You can use those Cloudfier features exposed via the cloudfier-maven-plugin (starting with version 0.12.0 of the plugin). In order to do that, once the server is up and running, follow the instructions in the cloudfier-maven-plugin project, and make sure you always specify the -Dkirra.uri property pointing to your local instance, for example:

mvn com.abstratt:cloudfier-maven-plugin:publish -Dkirra.uri=http://localhost:8081/services

Running the Orion integration

In order to run a local development environment, you need to install Orion.

TBD

Continuous builds

Continuous builds run as GitHub actions.

Bumping the version

Example:

mvn org.eclipse.tycho:tycho-versions-plugin:2.5.0:set-version -DnewVersion=2.13.0-SNAPSHOT -DupdateVersionRangeMatchingBounds=true

Developing Cloudfier in the IDE

Requirements

You can easily obtain M2E, Xtext and EGit from the Eclipse Marketplace. If you don't have the Marketplace client installed (check Help > Eclipse Marketplace), install it from here: https://www.eclipse.org/mpc/

Importing the source code into Eclipse

Use the M2E import wizard (Import... > Maven > Existing Maven Projects) and point it to the root directory for the cloudfier git workspace. It should find all Cloudfier modules inside that directory.

After the sources are imported, you should choose the target definition file cloudfier/kirra-dependencies/kirra-dependencies.target as your target platform (Window > Preferences > Plug-n Development > Target Platform > Kirra Dependencies Target, or kirra-ide-dependencies.target if you also have the TextUML Toolkit source code loaded into Eclipse). Loading the target platform may take a long time (several minutes, much of it apparently stuck at 0%), so be patient and wait until the "Load Target Platform" job completes. Once it completes, you should have no error markers in your workspace.
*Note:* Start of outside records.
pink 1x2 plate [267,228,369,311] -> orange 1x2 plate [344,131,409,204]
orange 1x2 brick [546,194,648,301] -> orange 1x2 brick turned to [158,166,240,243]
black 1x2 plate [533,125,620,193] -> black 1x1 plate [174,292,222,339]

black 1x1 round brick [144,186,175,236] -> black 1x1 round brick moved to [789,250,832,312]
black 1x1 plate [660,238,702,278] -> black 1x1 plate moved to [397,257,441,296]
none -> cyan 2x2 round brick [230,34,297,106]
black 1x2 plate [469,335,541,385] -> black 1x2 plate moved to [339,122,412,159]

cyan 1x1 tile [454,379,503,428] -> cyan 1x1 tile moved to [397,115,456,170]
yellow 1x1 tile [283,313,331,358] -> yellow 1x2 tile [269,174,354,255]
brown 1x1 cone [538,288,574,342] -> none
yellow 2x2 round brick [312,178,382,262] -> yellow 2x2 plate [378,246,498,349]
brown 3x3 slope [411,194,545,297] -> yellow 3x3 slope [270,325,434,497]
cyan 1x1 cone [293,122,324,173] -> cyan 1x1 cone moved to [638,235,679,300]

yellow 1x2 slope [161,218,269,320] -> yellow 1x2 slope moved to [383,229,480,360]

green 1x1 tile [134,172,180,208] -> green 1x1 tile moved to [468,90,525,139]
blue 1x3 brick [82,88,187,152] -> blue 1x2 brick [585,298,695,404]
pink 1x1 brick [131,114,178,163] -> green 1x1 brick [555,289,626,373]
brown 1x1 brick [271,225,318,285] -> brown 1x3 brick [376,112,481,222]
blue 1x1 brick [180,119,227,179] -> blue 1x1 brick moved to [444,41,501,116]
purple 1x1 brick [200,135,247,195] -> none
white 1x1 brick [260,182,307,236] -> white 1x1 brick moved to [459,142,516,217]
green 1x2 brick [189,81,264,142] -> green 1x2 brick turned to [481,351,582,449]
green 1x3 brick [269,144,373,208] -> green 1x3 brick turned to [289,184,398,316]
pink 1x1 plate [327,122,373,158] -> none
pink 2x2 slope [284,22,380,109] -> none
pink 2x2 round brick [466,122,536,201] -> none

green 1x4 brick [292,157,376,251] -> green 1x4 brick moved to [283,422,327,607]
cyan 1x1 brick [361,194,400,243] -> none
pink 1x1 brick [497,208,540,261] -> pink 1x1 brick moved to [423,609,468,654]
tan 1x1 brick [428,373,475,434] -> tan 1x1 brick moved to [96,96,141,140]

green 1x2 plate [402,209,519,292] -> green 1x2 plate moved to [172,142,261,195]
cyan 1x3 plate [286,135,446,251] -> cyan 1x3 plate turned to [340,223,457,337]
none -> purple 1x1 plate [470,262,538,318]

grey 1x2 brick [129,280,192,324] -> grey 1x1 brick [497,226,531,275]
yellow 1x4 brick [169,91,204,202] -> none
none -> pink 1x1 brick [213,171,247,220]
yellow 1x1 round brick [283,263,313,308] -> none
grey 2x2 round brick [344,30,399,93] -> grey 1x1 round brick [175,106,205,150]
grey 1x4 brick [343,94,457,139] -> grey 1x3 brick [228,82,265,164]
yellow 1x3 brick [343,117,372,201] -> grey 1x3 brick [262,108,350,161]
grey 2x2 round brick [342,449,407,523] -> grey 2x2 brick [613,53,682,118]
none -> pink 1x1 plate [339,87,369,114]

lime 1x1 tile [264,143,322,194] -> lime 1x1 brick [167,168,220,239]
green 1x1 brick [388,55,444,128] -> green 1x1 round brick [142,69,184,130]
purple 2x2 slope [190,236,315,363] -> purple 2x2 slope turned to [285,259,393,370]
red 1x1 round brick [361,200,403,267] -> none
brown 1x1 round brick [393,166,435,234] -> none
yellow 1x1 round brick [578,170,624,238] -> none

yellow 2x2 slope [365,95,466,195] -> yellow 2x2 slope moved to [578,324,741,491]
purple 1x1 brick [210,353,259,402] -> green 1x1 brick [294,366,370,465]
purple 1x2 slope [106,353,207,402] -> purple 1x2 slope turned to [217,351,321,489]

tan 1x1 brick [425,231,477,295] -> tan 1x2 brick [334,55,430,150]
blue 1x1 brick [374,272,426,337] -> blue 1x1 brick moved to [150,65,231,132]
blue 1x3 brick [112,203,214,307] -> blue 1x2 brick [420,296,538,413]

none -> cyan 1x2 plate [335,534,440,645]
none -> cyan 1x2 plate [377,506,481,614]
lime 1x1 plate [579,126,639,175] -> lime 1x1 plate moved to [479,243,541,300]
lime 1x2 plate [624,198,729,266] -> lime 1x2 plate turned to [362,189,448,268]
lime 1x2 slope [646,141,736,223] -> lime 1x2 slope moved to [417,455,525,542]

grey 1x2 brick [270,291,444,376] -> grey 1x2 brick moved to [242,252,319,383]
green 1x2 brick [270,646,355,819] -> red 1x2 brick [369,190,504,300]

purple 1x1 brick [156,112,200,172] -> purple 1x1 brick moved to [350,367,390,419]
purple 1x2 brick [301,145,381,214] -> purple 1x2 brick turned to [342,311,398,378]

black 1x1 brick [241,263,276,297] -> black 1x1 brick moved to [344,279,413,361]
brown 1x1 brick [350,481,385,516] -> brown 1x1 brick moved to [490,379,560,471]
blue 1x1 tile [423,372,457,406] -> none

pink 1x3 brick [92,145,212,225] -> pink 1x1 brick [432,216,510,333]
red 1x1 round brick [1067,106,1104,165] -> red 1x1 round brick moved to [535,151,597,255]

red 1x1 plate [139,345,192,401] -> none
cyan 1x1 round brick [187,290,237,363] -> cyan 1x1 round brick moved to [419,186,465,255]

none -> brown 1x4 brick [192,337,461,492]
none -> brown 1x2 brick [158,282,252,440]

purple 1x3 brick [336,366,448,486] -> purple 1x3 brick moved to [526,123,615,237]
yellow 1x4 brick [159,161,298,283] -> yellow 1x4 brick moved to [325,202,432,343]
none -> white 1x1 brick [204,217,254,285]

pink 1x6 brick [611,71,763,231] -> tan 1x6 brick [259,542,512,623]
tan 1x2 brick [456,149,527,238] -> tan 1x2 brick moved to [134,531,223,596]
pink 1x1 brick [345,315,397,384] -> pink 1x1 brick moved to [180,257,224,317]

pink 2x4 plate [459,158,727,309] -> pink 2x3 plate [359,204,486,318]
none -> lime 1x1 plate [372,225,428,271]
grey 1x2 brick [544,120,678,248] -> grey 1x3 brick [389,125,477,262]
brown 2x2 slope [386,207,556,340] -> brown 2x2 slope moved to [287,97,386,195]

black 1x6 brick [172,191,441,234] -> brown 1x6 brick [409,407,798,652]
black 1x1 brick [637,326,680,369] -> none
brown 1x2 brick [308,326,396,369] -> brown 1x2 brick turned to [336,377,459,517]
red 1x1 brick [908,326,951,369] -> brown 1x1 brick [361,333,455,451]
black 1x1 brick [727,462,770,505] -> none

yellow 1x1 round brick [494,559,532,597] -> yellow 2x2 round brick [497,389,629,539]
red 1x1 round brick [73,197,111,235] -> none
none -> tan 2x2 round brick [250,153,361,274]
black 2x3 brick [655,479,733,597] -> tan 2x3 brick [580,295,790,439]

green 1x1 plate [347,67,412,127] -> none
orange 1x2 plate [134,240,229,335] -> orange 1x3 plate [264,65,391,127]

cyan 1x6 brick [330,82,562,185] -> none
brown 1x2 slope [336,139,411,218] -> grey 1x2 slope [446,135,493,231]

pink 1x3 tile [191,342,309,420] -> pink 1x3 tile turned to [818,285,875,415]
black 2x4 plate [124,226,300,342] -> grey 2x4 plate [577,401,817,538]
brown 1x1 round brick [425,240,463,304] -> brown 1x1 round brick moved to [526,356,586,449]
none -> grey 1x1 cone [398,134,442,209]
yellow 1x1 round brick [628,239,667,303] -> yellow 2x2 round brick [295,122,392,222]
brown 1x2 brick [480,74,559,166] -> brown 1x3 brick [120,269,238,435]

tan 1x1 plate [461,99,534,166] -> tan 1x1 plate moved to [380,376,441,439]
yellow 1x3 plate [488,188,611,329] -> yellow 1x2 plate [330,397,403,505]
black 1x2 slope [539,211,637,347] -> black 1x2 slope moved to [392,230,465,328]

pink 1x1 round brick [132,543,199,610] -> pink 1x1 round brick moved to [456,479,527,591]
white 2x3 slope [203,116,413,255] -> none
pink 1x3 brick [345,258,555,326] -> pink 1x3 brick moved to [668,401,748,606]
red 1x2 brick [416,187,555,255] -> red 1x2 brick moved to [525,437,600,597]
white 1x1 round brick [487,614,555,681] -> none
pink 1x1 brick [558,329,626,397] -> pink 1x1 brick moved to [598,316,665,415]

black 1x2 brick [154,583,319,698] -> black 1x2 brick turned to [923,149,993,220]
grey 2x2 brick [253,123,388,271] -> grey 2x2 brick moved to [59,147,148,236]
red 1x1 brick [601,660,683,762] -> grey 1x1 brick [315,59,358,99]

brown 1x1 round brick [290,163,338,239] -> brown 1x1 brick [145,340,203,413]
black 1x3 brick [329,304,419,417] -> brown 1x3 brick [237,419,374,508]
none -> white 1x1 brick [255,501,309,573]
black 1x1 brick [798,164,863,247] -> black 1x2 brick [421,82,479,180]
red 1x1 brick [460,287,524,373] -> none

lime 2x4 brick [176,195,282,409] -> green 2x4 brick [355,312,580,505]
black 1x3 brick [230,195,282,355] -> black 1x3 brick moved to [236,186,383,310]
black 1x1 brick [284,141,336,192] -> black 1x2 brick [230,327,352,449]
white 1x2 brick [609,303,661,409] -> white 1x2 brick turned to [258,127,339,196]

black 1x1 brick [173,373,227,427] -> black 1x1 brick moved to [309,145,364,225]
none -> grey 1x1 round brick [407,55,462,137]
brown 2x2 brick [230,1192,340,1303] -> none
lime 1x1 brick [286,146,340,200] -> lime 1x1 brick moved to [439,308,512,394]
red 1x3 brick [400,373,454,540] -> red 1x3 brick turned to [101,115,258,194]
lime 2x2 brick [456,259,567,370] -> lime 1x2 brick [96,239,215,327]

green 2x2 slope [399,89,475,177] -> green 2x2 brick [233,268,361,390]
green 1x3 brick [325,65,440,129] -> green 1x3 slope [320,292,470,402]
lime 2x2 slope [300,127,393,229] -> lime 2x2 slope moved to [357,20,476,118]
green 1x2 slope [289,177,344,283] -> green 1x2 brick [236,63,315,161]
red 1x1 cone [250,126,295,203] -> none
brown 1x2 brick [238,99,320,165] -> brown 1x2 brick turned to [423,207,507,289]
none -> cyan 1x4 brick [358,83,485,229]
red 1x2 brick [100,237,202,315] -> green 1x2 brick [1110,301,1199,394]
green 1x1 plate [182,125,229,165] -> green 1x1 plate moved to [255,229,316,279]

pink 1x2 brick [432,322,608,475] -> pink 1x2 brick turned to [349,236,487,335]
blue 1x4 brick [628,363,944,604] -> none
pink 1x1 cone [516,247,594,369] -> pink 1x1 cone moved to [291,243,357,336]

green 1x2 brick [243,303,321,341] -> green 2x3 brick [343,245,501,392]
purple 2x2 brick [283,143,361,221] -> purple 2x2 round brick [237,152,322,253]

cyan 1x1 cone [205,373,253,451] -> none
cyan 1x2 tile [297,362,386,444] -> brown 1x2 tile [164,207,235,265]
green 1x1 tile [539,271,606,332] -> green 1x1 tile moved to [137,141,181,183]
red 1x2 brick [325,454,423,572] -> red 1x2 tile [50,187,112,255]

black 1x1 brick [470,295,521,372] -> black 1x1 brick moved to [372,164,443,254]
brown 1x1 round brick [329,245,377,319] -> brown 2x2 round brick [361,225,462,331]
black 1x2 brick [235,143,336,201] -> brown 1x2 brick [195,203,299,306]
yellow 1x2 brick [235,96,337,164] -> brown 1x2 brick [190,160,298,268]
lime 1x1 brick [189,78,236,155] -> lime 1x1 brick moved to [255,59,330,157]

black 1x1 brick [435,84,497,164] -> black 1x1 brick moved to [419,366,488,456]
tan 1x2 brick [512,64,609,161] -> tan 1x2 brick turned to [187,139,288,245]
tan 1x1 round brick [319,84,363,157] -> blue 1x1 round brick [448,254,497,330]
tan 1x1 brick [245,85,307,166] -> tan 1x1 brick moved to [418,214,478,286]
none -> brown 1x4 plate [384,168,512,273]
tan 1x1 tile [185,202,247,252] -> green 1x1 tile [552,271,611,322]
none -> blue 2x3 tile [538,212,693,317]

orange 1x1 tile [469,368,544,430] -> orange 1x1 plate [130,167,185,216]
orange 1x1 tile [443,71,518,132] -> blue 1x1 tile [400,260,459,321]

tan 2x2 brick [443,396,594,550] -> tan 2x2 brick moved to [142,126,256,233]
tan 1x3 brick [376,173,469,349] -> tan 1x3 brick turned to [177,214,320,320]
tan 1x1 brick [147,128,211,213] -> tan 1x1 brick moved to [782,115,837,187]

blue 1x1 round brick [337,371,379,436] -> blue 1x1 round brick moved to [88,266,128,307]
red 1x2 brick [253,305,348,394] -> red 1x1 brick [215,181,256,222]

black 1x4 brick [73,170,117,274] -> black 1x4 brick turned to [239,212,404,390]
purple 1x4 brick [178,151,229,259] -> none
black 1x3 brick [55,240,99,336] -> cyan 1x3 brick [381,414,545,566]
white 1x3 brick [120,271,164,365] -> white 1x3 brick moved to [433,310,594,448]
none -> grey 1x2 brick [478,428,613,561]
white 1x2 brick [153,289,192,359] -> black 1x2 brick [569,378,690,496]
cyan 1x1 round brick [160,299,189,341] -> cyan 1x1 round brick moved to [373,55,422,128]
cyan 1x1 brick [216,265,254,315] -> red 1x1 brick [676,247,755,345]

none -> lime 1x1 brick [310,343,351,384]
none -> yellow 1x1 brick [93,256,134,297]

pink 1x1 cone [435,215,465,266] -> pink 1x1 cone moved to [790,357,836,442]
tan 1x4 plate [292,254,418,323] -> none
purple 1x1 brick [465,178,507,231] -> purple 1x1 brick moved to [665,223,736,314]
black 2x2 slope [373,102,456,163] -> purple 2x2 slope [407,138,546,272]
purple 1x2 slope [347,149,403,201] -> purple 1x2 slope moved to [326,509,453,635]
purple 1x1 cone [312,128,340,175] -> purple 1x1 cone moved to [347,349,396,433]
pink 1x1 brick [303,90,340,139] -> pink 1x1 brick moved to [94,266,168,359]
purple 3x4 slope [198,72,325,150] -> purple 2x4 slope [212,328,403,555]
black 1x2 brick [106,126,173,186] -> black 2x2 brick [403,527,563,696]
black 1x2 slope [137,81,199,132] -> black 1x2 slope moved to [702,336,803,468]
Running Cloudfier as an Eclipse application

  1. Open the kirra.product product definition file (find it with Ctrl-Shift-R)
  2. Launch the product from the Testing section on the Overview page. For more information, see this
  3. From there on, you can use the launch configuration that was created during the previous step for relaunching Cloudfier

Licensing

The code in this repository is licensed under one of the following licenses: EPL or AGPL. Look for the closest LICENSE file for more details.

Related repositories

This is just for your information about where other related pieces live. You should NOT need to load any of the following respositories to develop Cloudfier.

cloudfier-examples

https://github.com/abstratt/cloudfier-examples

Simple Cloudfier applications that help demonstrate and validate Cloudfier. You can clone that repo into your Cloudfier repository and play with Cloudfier's features.

codegen-examples

https://github.com/abstratt/codegen-examples

Command-line (bash-only) tools for generating code for the target platforms supported in Cloudfier.

cloudfier-maven-plugin

https://github.com/abstratt/cloudfier-maven-plugin

Plugin that exposes the functionality of a Cloudfier server to a Maven build.

TextUML

https://github.com/abstratt/textuml

The core model compilation functionality using TextUML as front-end notation.